Terror und seine Wirksamkeit

Meinung

Terror und seine Wirksamkeit

Die Anschläge der jüngsten Vergangenheit – in Paris, in Beirut und über dem Sinai – haben uns erschüttert und auch aufgeschreckt. Wir haben sie so verstanden, wie sie von den Tätern gemeint sind: als Anschlag auf unsere Freiheiten, auf unsere Lebensart, auf unser Denken und unser Handeln – all das, was den fundamentalistischen Terroristen als Inkarnation von Dekadenz erscheint.

17. November 2015
Sabine Leutheusser-Schnarrenberger

Die Anschläge haben uns einmal mehr die Verwundbarkeit unserer offenen auf gegenseitiger Toleranz beruhenden Gesellschaft vor Augen geführt. Eines können wir uns aber sicher sein: Wir stehen auf dem festen Fundament der Freiheit. Dass alle Bürger der freien Welt sich zu diesem Fundament bekennen und bereit sind, diese Freiheit zu verteidigen, wird uns in diesen Tagen einmal mehr bewusst. Und diese Entwicklung ist ein Grund, angesichts dieser Trauer über barbarische Morde auch optimistisch in die Zukunft zu blicken. Wir treten gemeinsam dem Terror entschlossen entgegen. Wir lassen unser Denken und Handeln nicht von Terroristen vergiften.

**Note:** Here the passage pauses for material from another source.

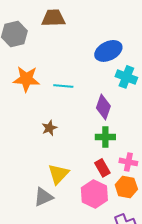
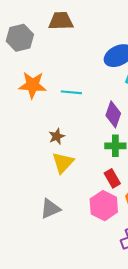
yellow triangle: (58, 174) -> (63, 163), moved

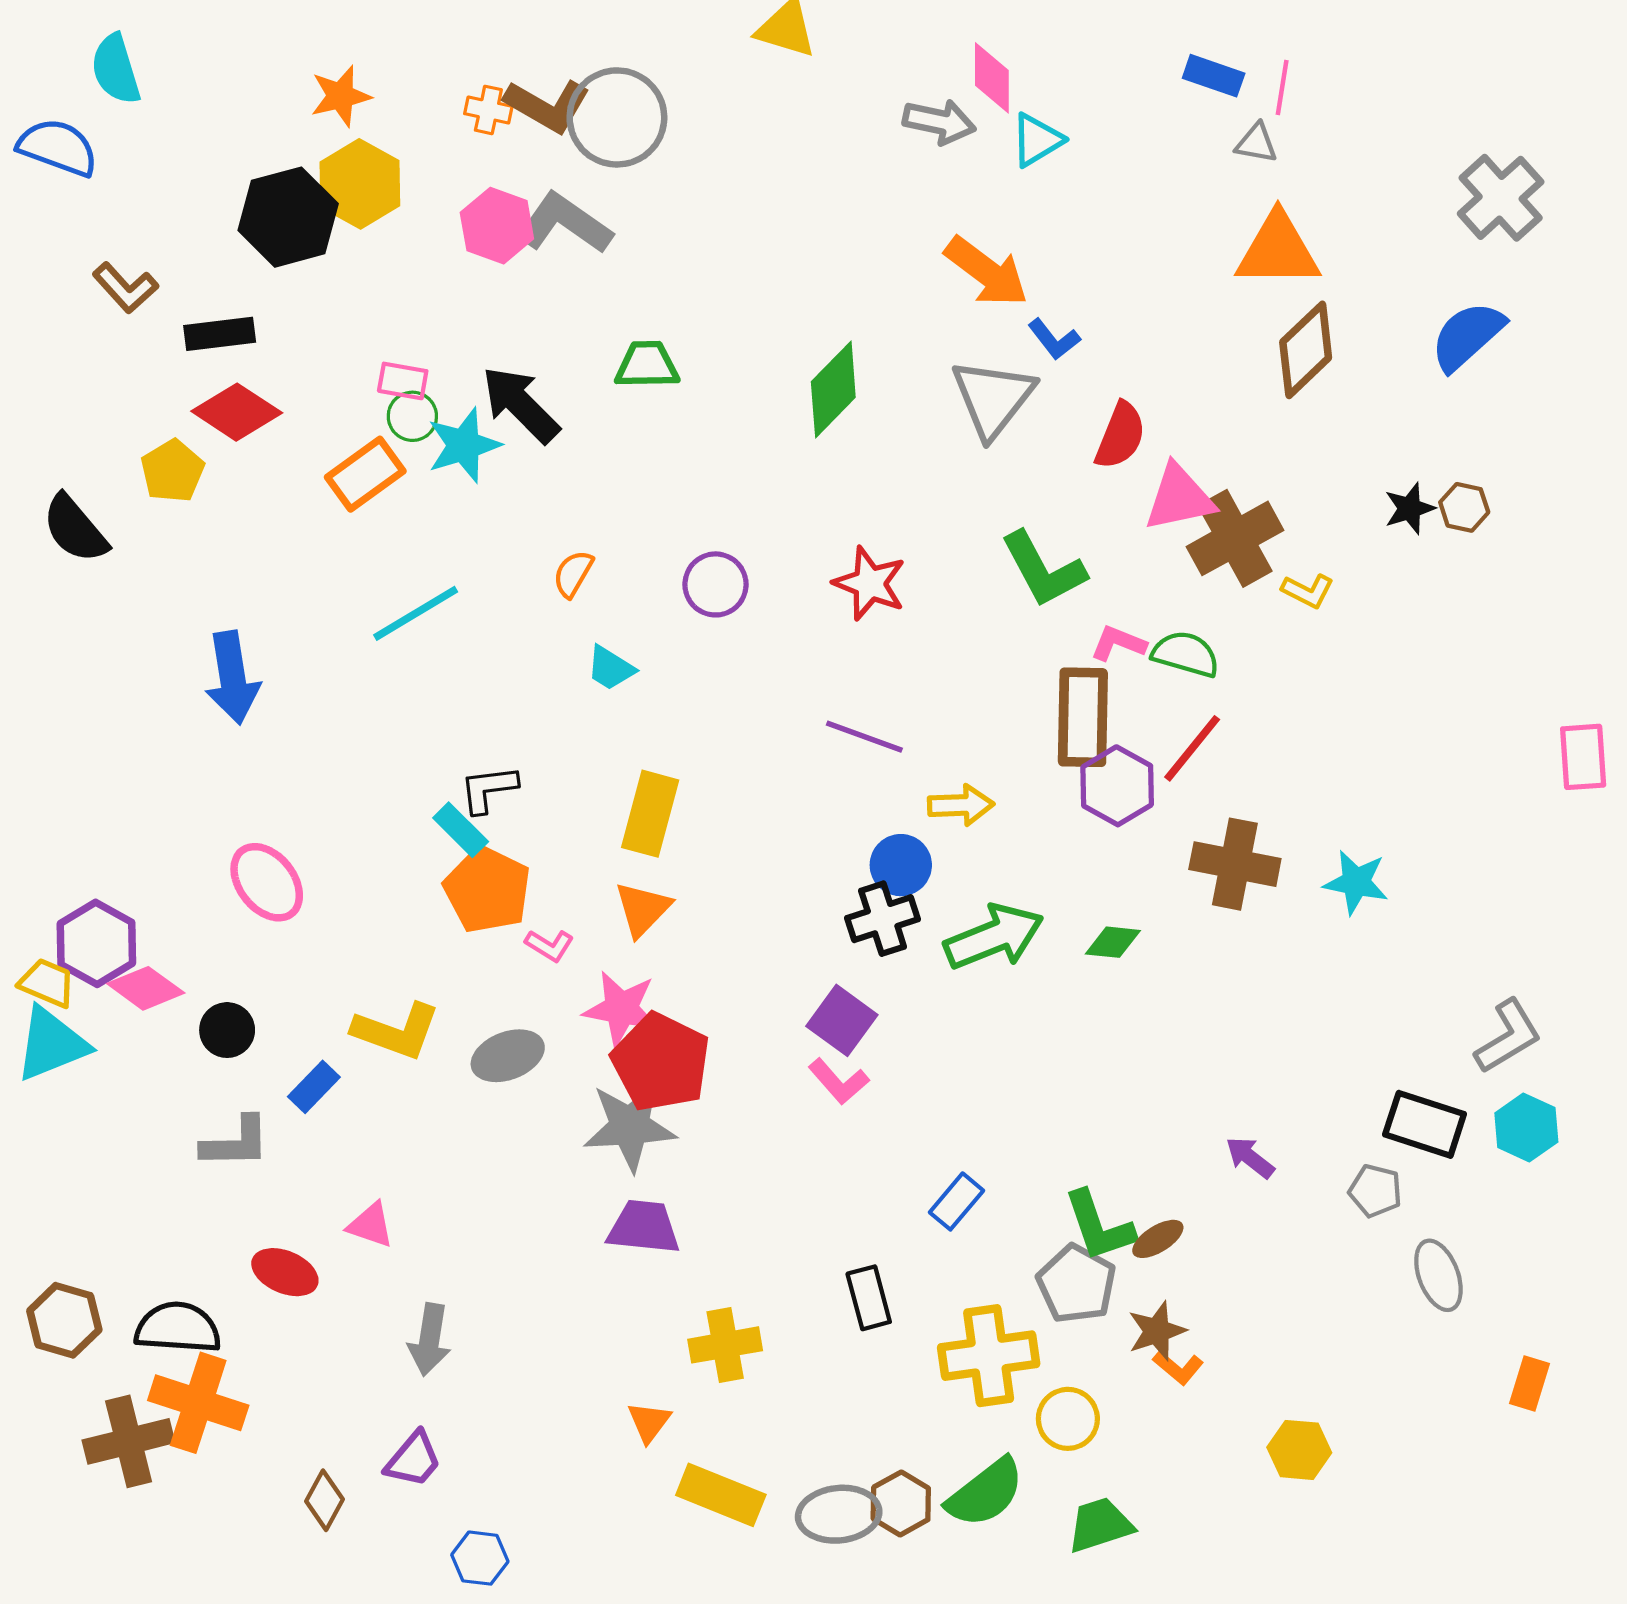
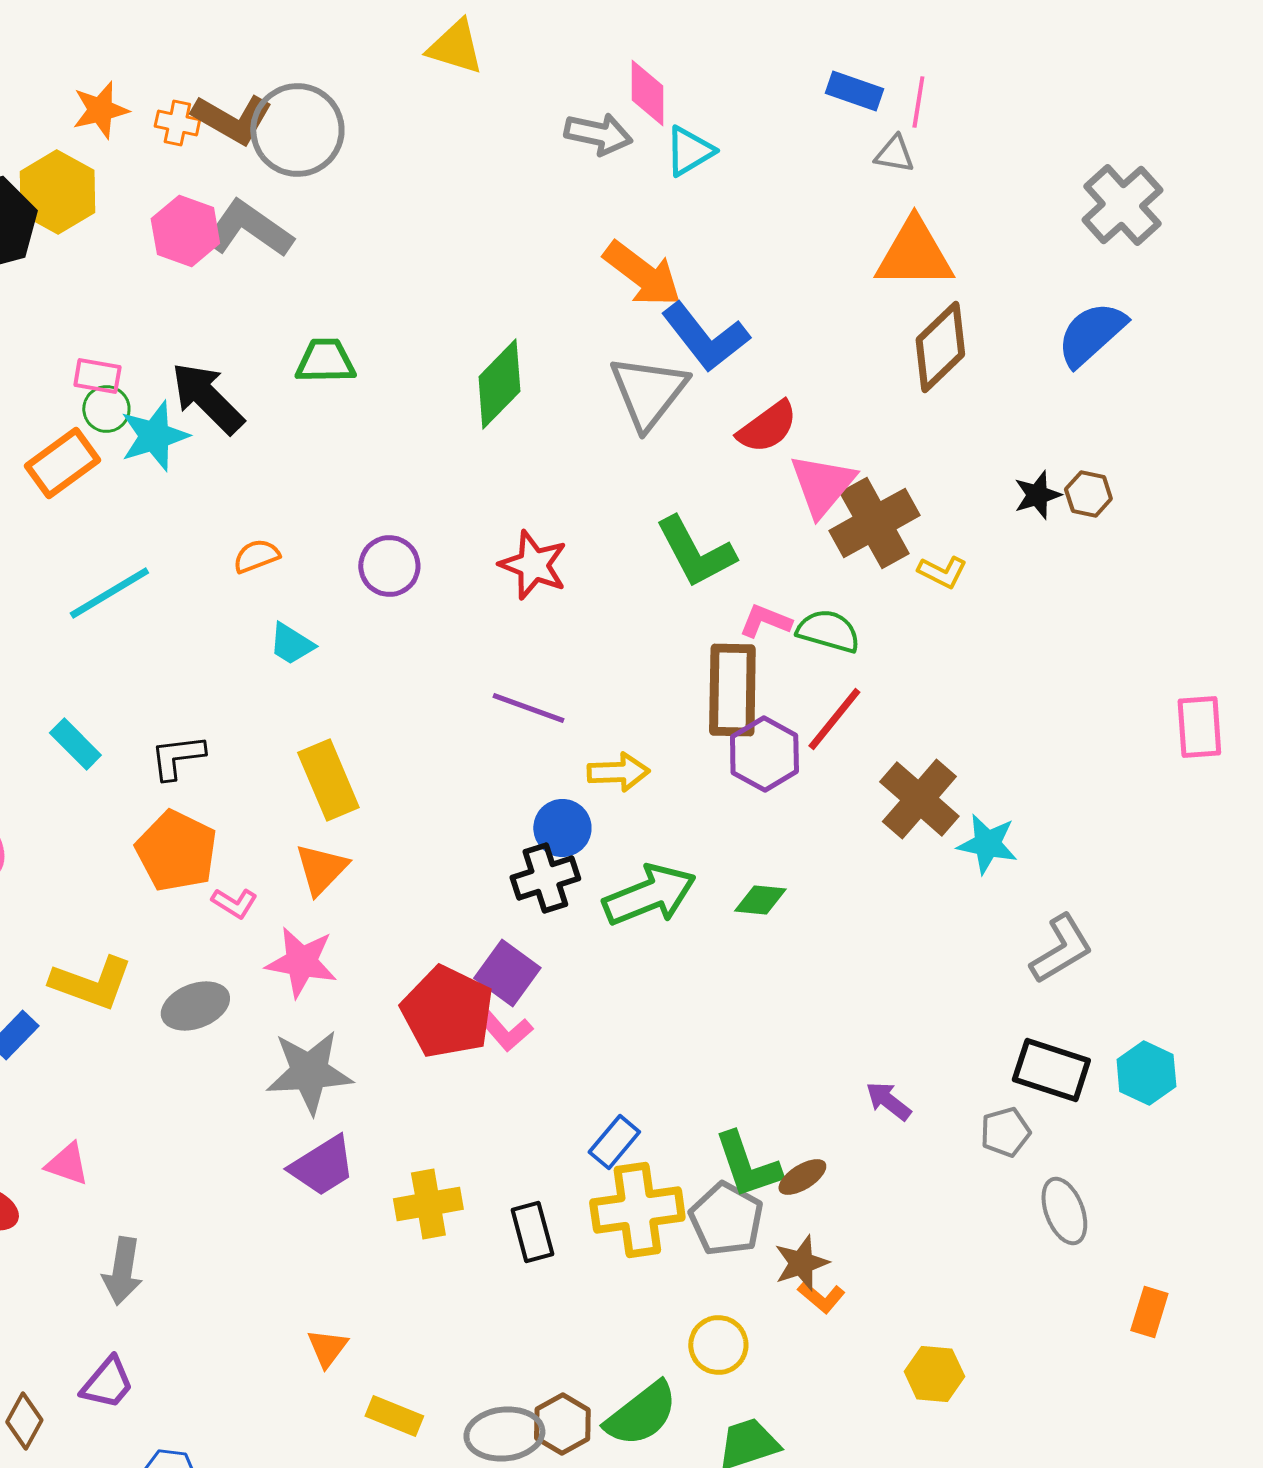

Wenn Terroristen versuchen, das Fundament unseres Zusammenlebens zu zerstören, so müssen und werden wir diesem Handeln in aller Entschlossenheit gegenübertreten.

Denn Freiheit bedeutet für uns, dass wir ohne Zwang selbst entscheiden können und wollen: Über uns, unser Handeln, unsere Meinung, unseren Glauben, unser Leben. Wir glauben an Fortschritt und Selbstverwirklichung. Diese Zwanglosigkeit ist aber zugleich Verpflichtung, und zwar die Verpflichtung, gemeinsame Regeln anzuerkennen, die unsere Freiheit und Sicherheit gewährleisten: Wir haben uns dazu verpflichtet, niemandem körperlich zu schaden, niemanden zu verletzen oder zu töten, seiner Freiheit zu berauben und sein Eigentum zu achten. Nur wenn alle Bürger der freien Welt dieser Verpflichtung zustimmen und sich ihr entsprechend verhalten, funktioniert unsere Gemeinschaft. Und genau dies ist uns gelungen: Wir alle erkennen die Regeln an, die uns erlauben, in Freiheit zu leben. Diese Freiheit macht unser Zusammenleben aus und diese Freiheit ist nicht verhandelbar. Wir werden unsere Grund- und Bürgerrechte schützen. Aber Freiheit ohne Offenheit und Dynamik ist keine Freiheit. Deshalb sollten wir - gerade auch im Gefühl der Verwundbarkeit – jetzt sehr besonnen vorgehen: Wir sollten nicht in einen Machbarkeitswahn staatlicher Überwachung verfallen und behaupten, jedes Risiko terroristischer Bedrohung ausschließen zu können. Vor allem dann nicht, wenn sie von einem jegliche Werte verneinenden Feind wie dem IS ausgeht, dem es um eine radikale Vernichtung des westlichen Zivilisationsmodells geht.

Deutschland verfügt über gut ausgebildete Mitarbeiter und Mitarbeiterinnen bei den Polizeien, den Kriminalämtern und auch bei den Geheimdiensten. Sie haben Kompetenzen für Prävention und zur Verfolgung von Rechtsbrechern. Sie sind präsent und wachsam. Die Bundesregierung trägt die Verantwortung dafür, dass es genug Personal und technische Ausstattung für ihre Arbeit gibt.

Aber wir werden uns von niemandem zu etwas zwingen lassen. Im Gegenteil: Jetzt erst recht werden wir unsere Freiheit für uns nutzen: Wir werden unsere Meinung sagen, wir werden dorthin gehen, wo es uns gefällt, wir werden Freude und Spaß haben. Und wir werden uns gerade jetzt auch wieder an die Regeln erinnern, die wir alle freiwillig befolgen. Denn die Anerkennung dieser Regeln ist es, die uns von den Terroristen trennt. Wir sind bereit, im Namen der Freiheit Regeln anzuerkennen. Diese einfache Grundlage von Gesellschaften können und wollen die Terroristen nicht anerkennen. Sie lehnen Fortschritt und Selbstverwirklichung ab. Und das stellt sie außerhalb und schweißt uns zugleich als europäische Freiheitsgesellschaft stärker zusammen. Und damit erreichen die Terroristen genau das Gegenteil dessen, was sie erreichen wollen. Denn zerstören können sie unsere Idee der Freiheit mit ihren Anschlägen nicht.